I suggest they respond first of all by listening – listening to what African representatives are saying about how they see the relationship now and what they want to see in the future. But then the government will need to respond to these messages.
From what we have been hearing, I think there are four areas where the UK Government could (and should) give a positive, clear and welcome message in addition to the offer of greater trade and investment for the continent, which is what the conference itself is all about. The four priorities are that the UK:
- Provide a commitment to pay greater political attention to Africa and to all the countries in Africa. This should come from the top. The Commonwealth remains popular, but there is a big demand for the UK to be more visible and more present – commercially and politically – in non-Anglophone countries;
- Find a way to re-connect with young people in Africa, who are increasingly looking elsewhere, not to the UK, for their education, business and recreation. Lots of people love the Premier League, the Royal Family and the BBC, but the young are practical, not sentimental, and want to know what is in the relationship for them;
- Build on the UK’s competitive advantage in education by making it more available in Africa as well as in the UK; and
- Make the visa process less onerous for African visitors. The current visa regime does real damage to Britain’s reputation and a few simple improvements, outlined in the recent APPG for Africa report on visas, would help remedy many of the problems.
This is by no means an exhaustive list. Many people in Africa also look to the UK to continue being a global champion of human rights, good governance, free speech and the rule of law, and to influence the global debate on sustainable development and climate change. All this the new British government should reaffirm, not least because it will weaken Britain’s global reputation if they don’t.

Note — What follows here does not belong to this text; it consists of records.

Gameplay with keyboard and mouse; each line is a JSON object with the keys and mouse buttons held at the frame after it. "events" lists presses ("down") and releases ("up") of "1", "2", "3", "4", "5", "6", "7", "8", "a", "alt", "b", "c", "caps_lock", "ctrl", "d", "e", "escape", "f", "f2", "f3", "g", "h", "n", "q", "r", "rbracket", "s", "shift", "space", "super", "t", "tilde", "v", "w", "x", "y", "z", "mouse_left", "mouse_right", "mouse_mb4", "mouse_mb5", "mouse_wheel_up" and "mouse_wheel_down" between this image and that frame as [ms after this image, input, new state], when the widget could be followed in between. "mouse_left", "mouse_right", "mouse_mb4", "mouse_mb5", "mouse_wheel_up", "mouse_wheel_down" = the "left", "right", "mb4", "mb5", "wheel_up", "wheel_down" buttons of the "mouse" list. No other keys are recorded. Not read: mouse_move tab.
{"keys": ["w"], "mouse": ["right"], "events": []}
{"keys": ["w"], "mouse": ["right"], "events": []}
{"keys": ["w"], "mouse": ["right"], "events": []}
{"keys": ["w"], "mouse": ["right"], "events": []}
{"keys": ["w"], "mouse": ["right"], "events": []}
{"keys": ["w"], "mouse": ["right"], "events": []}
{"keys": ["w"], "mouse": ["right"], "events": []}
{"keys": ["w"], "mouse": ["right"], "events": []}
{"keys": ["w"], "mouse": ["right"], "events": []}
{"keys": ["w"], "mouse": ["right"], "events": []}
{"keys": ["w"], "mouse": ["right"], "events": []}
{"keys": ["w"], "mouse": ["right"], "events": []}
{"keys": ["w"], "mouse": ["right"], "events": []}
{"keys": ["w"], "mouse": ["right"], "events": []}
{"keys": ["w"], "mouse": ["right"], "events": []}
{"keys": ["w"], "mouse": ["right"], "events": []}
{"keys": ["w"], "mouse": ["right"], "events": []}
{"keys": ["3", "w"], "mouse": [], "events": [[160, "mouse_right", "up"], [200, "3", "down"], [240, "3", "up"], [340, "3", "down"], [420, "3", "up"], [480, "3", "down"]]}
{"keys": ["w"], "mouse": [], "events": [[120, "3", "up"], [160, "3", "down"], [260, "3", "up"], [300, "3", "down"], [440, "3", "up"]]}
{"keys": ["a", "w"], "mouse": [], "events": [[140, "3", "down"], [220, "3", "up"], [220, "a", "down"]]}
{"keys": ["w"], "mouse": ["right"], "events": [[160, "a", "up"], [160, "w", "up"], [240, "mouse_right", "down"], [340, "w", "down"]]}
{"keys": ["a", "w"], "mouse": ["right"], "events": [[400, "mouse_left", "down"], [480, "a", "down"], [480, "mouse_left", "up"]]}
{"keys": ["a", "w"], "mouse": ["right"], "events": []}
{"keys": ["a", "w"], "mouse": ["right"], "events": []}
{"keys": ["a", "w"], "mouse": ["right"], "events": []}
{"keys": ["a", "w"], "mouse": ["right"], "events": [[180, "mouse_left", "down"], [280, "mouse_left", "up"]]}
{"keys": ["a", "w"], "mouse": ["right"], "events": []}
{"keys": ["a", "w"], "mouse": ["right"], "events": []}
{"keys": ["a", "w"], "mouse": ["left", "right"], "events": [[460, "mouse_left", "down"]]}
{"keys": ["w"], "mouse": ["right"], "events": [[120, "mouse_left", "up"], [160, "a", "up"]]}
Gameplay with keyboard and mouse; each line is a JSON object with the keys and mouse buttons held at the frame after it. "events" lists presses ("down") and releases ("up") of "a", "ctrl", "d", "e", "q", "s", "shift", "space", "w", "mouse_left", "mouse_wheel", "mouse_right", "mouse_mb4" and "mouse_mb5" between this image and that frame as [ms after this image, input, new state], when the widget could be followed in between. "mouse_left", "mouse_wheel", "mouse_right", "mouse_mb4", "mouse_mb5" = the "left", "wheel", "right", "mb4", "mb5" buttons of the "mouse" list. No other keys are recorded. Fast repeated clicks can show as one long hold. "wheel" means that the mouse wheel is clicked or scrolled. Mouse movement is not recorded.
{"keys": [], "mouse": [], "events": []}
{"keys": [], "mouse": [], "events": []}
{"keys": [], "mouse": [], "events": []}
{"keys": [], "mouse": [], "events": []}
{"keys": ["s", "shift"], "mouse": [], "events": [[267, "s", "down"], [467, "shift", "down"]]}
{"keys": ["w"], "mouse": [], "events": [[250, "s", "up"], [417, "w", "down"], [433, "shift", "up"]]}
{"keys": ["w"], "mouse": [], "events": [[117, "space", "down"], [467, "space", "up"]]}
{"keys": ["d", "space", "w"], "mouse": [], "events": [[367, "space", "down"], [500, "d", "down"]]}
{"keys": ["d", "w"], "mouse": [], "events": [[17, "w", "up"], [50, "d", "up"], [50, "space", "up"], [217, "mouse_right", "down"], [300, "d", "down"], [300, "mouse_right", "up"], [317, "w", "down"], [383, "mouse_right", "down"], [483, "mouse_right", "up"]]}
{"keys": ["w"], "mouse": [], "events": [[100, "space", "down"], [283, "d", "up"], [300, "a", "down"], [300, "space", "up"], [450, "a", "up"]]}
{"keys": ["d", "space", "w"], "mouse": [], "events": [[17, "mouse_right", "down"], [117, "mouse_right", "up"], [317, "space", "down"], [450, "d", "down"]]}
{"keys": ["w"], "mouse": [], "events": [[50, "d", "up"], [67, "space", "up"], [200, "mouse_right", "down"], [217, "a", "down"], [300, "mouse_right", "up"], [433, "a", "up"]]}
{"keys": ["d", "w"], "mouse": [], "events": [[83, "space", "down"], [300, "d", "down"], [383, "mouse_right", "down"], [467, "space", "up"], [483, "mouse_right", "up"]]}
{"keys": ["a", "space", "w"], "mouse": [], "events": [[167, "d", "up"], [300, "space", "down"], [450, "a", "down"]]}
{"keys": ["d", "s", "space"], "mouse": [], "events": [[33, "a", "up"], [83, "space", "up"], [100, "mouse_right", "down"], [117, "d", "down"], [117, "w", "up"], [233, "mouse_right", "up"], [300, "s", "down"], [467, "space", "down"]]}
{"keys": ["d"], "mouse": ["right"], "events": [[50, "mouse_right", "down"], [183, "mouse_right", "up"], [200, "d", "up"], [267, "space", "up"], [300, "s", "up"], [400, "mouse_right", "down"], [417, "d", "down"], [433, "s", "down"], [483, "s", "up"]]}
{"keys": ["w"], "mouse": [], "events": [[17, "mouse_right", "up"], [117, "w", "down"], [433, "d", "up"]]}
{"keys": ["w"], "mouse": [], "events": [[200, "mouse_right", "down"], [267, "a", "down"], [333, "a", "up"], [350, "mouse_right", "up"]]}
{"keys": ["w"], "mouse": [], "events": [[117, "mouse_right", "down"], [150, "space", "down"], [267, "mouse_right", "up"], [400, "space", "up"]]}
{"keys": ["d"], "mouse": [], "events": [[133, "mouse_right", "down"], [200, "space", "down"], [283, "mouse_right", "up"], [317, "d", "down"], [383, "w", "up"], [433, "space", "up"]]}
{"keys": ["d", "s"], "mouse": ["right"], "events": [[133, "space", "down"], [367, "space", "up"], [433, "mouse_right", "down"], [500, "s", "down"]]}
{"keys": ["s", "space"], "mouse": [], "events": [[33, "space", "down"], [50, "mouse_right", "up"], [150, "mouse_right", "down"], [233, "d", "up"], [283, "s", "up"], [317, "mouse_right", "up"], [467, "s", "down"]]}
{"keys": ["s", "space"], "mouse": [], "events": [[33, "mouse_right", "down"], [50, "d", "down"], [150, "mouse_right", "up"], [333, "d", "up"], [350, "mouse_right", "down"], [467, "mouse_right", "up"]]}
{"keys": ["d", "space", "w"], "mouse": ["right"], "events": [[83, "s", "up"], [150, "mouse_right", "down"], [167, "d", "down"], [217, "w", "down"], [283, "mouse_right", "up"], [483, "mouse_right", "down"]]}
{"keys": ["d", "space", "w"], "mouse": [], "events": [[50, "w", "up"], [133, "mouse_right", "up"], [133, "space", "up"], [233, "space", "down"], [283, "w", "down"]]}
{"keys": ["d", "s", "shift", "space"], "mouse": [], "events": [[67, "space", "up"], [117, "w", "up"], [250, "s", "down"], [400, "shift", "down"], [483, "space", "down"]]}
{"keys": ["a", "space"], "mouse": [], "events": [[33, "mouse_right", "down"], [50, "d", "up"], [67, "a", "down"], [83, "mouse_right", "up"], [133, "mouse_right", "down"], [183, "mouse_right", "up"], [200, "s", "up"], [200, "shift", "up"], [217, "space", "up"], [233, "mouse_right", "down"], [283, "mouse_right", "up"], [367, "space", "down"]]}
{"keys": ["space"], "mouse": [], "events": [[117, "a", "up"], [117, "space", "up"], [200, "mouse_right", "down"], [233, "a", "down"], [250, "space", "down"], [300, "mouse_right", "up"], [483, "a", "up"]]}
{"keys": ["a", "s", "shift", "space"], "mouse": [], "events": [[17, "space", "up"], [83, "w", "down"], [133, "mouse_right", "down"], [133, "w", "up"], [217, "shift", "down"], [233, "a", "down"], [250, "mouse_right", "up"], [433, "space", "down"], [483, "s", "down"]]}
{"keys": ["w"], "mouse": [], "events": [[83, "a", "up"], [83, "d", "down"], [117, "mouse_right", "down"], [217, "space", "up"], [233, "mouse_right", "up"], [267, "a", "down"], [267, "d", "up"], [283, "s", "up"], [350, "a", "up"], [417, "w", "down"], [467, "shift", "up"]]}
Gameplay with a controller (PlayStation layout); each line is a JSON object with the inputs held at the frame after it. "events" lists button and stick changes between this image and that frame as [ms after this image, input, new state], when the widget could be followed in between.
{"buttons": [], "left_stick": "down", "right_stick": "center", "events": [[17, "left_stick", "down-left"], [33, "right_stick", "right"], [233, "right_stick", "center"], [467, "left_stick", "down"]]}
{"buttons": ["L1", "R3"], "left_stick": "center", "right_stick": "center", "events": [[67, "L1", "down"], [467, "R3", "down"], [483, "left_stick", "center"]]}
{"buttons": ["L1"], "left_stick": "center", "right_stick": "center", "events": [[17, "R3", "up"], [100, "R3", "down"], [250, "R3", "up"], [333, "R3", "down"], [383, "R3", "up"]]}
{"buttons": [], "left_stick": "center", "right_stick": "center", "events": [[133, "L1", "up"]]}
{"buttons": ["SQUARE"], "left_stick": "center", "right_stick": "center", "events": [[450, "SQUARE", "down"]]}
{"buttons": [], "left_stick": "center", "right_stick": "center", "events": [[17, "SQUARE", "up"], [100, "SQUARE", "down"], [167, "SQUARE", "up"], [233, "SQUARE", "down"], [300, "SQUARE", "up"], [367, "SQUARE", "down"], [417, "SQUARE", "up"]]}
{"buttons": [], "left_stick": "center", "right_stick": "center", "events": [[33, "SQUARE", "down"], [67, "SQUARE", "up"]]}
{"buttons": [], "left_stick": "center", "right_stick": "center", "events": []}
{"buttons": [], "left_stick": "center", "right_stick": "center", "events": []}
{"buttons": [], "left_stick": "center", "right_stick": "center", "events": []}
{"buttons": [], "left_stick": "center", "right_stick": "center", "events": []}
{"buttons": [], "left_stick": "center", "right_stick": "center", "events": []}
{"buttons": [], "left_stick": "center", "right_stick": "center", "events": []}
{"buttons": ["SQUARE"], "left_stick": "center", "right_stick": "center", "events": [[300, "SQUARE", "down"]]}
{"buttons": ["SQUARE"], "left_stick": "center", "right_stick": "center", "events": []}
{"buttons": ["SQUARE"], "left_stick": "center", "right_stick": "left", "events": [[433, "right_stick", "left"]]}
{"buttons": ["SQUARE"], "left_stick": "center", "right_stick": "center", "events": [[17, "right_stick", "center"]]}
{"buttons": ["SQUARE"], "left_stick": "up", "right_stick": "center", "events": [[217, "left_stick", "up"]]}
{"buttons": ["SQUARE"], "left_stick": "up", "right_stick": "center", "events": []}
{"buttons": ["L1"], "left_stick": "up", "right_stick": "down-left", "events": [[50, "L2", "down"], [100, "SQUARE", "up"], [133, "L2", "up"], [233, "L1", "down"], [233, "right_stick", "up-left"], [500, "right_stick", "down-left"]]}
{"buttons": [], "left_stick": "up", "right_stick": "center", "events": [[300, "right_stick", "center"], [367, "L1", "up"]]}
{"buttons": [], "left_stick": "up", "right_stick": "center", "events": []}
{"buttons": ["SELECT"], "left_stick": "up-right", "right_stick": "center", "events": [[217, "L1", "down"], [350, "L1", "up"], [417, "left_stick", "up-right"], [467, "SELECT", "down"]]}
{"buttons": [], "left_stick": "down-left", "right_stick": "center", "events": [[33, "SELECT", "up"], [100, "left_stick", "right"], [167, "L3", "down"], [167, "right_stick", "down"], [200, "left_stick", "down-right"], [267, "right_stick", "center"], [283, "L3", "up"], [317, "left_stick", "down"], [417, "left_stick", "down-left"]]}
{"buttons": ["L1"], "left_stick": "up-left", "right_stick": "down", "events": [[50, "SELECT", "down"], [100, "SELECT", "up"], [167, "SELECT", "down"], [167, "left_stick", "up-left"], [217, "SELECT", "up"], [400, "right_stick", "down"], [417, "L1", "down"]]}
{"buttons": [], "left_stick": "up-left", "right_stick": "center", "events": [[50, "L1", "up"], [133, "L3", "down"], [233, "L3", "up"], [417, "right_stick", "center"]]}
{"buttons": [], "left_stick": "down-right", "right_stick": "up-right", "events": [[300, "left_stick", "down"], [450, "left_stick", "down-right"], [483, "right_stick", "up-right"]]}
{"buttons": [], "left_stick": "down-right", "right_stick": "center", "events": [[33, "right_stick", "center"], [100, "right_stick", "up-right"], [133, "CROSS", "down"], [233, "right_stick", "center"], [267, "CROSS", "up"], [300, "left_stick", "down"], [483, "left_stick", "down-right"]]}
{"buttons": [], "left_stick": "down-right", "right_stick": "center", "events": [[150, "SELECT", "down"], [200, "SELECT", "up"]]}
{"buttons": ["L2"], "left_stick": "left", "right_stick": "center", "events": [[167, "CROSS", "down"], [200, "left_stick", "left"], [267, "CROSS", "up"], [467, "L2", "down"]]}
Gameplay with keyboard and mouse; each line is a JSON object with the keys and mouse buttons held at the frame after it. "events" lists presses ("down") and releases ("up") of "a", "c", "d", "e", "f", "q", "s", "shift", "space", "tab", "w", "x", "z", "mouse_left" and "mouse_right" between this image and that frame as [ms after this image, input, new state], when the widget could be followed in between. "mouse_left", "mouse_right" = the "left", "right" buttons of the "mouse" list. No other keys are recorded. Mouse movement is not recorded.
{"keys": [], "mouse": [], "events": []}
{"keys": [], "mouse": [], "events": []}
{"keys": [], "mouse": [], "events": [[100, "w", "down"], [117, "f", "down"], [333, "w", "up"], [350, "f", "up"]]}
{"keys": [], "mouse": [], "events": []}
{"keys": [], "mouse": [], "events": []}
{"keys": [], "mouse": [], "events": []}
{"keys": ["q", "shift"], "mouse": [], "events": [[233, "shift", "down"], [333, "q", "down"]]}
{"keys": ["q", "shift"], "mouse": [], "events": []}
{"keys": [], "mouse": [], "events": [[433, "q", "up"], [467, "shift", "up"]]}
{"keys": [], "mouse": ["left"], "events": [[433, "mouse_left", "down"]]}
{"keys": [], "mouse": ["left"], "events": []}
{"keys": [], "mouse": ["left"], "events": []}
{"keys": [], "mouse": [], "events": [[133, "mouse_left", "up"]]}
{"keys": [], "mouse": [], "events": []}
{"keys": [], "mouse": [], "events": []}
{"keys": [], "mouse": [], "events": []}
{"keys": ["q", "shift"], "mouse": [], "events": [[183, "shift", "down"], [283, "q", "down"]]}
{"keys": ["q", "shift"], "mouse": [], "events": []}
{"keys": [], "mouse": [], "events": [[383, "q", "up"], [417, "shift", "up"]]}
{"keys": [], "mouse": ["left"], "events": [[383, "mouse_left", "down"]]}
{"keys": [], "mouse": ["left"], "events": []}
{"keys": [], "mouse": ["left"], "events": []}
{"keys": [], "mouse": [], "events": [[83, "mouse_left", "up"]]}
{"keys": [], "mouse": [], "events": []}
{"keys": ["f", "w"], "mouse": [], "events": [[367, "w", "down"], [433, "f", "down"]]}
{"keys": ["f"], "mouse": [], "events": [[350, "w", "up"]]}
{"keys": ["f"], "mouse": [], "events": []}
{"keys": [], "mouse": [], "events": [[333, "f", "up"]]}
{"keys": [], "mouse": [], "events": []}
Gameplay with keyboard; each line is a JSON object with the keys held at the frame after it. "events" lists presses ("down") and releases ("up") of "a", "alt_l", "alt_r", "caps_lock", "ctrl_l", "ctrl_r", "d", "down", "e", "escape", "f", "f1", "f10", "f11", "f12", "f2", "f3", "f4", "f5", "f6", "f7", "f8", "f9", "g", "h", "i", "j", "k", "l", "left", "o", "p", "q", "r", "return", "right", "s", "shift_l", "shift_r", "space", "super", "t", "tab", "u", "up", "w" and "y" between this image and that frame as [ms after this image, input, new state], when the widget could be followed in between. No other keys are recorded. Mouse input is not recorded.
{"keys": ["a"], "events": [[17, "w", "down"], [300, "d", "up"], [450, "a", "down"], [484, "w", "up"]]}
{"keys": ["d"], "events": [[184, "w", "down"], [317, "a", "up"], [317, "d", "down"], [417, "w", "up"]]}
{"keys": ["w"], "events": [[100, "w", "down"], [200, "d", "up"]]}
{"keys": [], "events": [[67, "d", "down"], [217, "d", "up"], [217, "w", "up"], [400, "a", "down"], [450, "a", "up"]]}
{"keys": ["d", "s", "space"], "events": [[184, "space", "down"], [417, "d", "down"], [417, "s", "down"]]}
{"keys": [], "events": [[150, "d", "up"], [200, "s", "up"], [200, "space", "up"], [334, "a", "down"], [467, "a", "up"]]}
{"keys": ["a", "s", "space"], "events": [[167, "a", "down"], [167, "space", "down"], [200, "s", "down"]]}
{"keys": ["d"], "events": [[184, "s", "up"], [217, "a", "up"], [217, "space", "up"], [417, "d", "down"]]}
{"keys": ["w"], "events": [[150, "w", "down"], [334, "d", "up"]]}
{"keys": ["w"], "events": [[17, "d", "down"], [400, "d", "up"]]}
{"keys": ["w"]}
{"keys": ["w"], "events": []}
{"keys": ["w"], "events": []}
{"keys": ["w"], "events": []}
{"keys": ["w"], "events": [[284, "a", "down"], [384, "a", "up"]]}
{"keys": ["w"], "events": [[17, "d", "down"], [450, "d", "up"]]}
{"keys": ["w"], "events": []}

One of the purposes of the Royal African Society is to give voices from Africa, in all their diversity and many different means of expression, a platform in the UK. We want people in this country to see and hear about Africa as it really is, not as they may think it is. This was a common thread through many of our activities last year, including the Africa Writes festival, the conference on Mental Health in Africa, and the APPG visa report. It will continue to be in 2020. But it also implies that all of us in Britain, in all our diversity, listen to those African voices and learn from them.
Nick Westcott is the director of the Royal African Society.